Since we know that the majority of the water that ends up causing us trouble originally landed on the roof, that’s where prudent preparation has to start. Keeping gutters clear, clean and free flowing can be a chore but it’s a must. I am not a fan of anything green touching or overhanging a roof. The wind might break it and cause it to crash onto the house at the worst but at the least leaves and those twirly things that fly about in spring will end up in the very gutters you just had cleaned the week before and will clog the downspout causing water to cascade over the front of the gutter-- or behind it-- directing water right where you don’t want it-- next to the foundation. Consider tree trimming as a part of your stormwater control plan.

Double check the downspouts and make sure that there are splashblocks under them and they direct water from the spout away from the house. Splashblocks used to cumbersome concrete beasts but now they are easily moved fiberglass or plastic things that can easily knocked around so double check them.

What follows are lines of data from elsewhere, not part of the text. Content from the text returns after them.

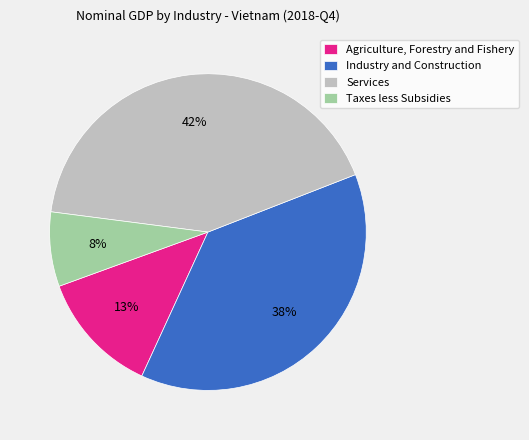

To the nearest percent, what is the average slice percentage?

25%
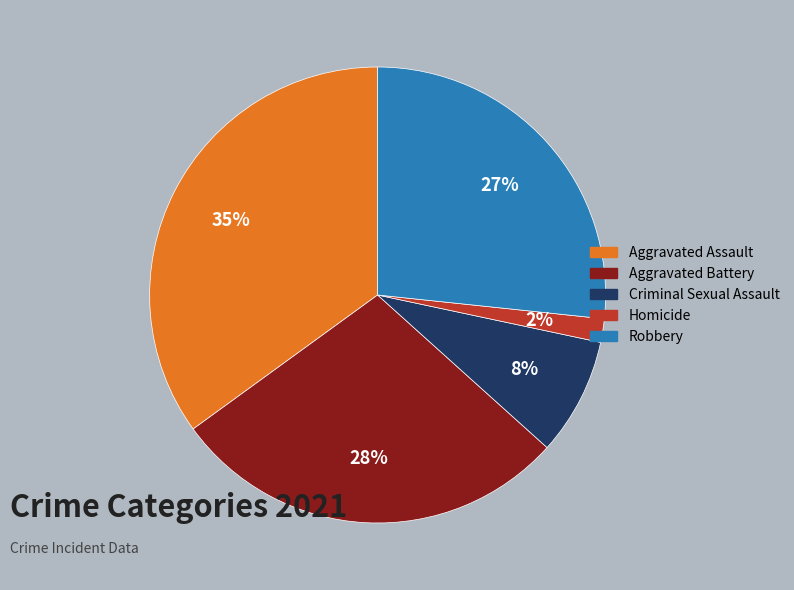

Which has a higher value, Aggravated Battery or Criminal Sexual Assault?

Aggravated Battery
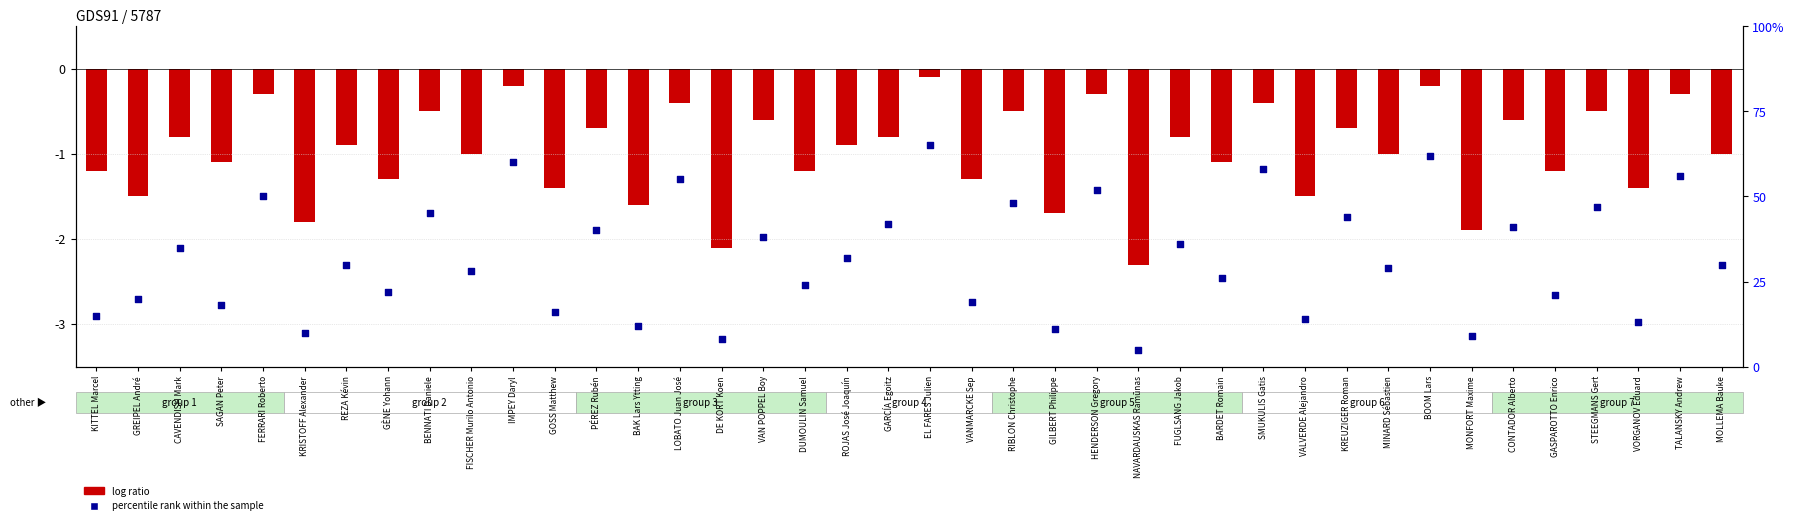

What is the total value across all series at FISCHER Murilo Antonio?

27.0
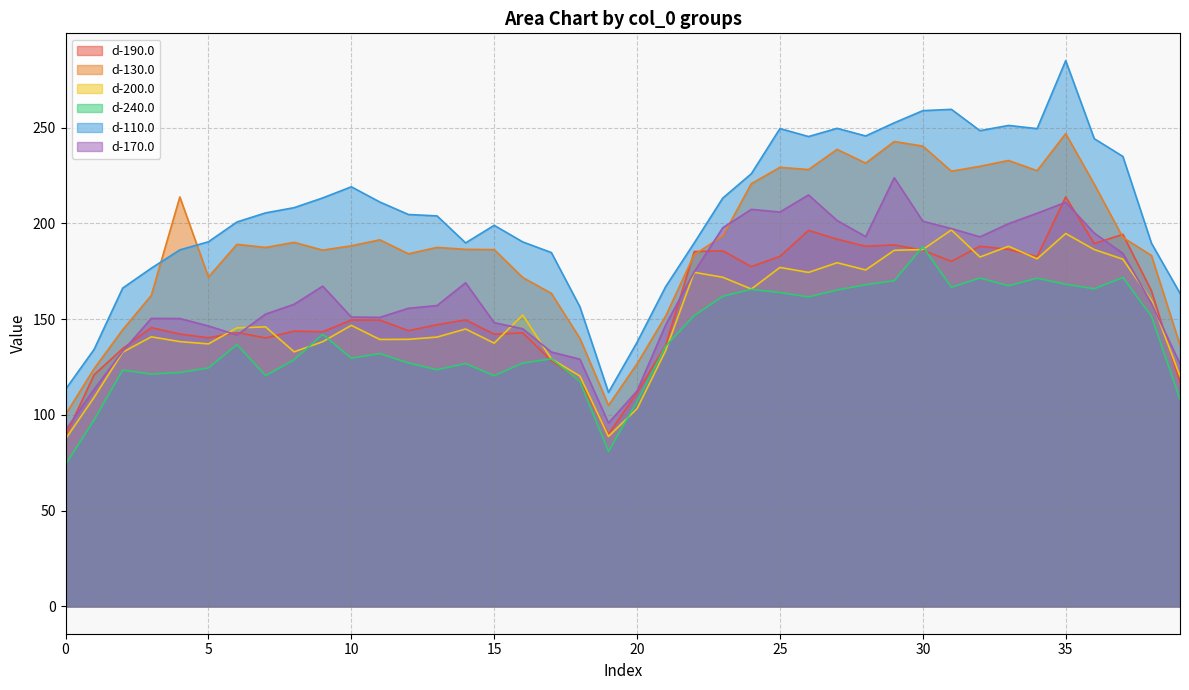

In d-190.0, how many points are lower than both neighbors (excluding endpoints)?

11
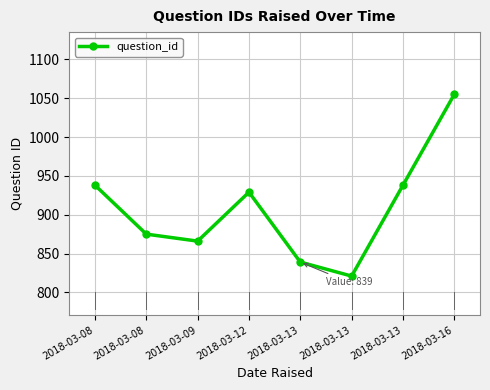

What is the difference between the maximum and minimum values?

234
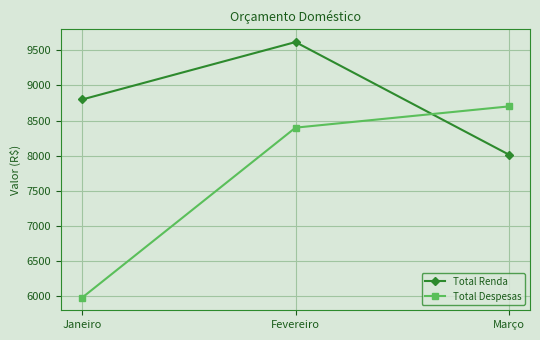

What is the greatest value displayed?

9616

Take a look at all the bushes and landscaping near the house. If they are large and mature-- read “overgrown”-- then they need to be aggressively reduced. Mature plantings near the house can alter the grade and inadvertently begin to direct water towards the foundation instead of away. Normally, the soil level at the foundation should be six inches higher than the level six feet away to direct rainwater run-off away from the foundation. That can be hard to achieve with some locations especially in town so do the best you can. In a really impossible situation I’ll recommend a French drain be installed parallel to the foundation wall and drain it to daylight well away if possible.

Be careful about placing old railroad tie or other bulkheading type material close to the foundation for flower bedding where an overflowing gutter can turn the space between the wood and the foundation into a moat. Mulch can mask the reality that the soils beneath it are not sloped properly away from the building.

Basement waterproofers are famous for treating symptoms of poor exterior maintenance on the inside of the house at great expense. I like to intercept water before it gets into the house and drain it away before it causes trouble. There are instances where retrofitting an interior under the basement slab drain system with a new sump pit and pump are the only way to control things but only after all other efforts have been exhausted. Walk-out basements traditionally don’t have sump pits making the preparations for proper drainage outside critical.

Landscapers have become more than flower planters and grass cutters and many offer services that include drainage issues and even concepts known as drainage gardens where specific plantings are employed along with grading changes to effect yard water control. Six inches of rain in five days may have been a record setter but you can bet something like that will surely happen again. Be as ready as you can.